Raw variables are normalized to a 0-100 scale before aggregation. Three approaches are used depending on indicator type:

  • Min-Max Normalization: Used for continuous variables with defined bounds (e.g., mortality rates, coverage percentages). x_norm = (x - min) / (max - min) × 100.
  • Z-Score / PCA: Used when component weights should reflect variance structure. Principal Component Analysis derives data-driven weights from the first principal component.
  • Geometric Mean: Used for multiplicative composites where zero values in any dimension should dominate (e.g., Human Development Index-style construction).

Directionality Alignment

Before aggregation, all variables are aligned so that higher values represent higher risk (or lower performance).
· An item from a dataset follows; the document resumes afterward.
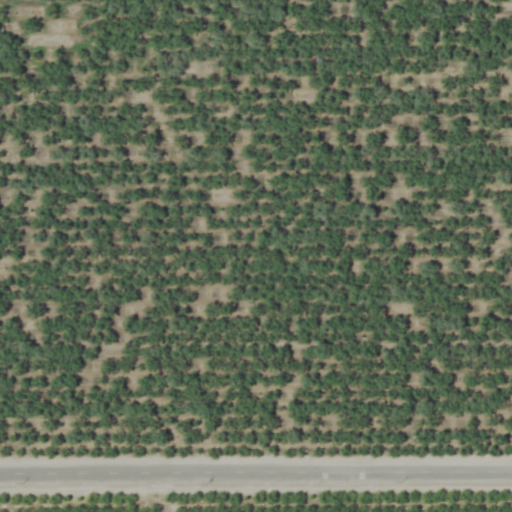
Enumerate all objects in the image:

Protective indicators are inverted:

  • Higher-is-worse indicators (e.g., mortality rate, pollution): used as-is after normalization.
  • Higher-is-better indicators (e.g., UHC coverage, life expectancy): inverted via x_risk = 100 - x_norm before aggregation.

Missing Data Handling

When raw variables are unavailable for a country, the following imputation strategies are applied in order of preference:

  • Regional median imputation: Use the median value from the same WHO region.
  • Income-group median fallback: If regional data is also sparse, use the median from the same World Bank income group.
  • Exclusion with transparency: If imputation is not defensible, the country is excluded from that KPI and flagged as partial data.

Weighting Methodology

Component weights vary by KPI design:

  • PCA-derived weights: Data-driven, reflecting variance structure (used by Human Capital Risk Index, Climate-Health Vulnerability Score).
  • Equal weights: When no theoretical basis exists for differential weighting (used by simpler composites).
  • Expert/MCDA weights: Multi-Criteria Decision Analysis with stakeholder input (used by Priority Engine dimension weights).

Update Cadence

KPI update frequency depends on underlying data source availability:

  • Monthly: Climate and environmental indicators (ERA5 reanalysis, OpenAQ).
  • Annual: Most health and economic indicators (WHO, World Bank, IHME).
  • Every 2-5 years: Survey-based indicators (DHS, MICS) and census data.
  • Real-time recomputation: Composite scores, priority rankings, and matrix positions are recomputed on each dashboard load from the latest available data.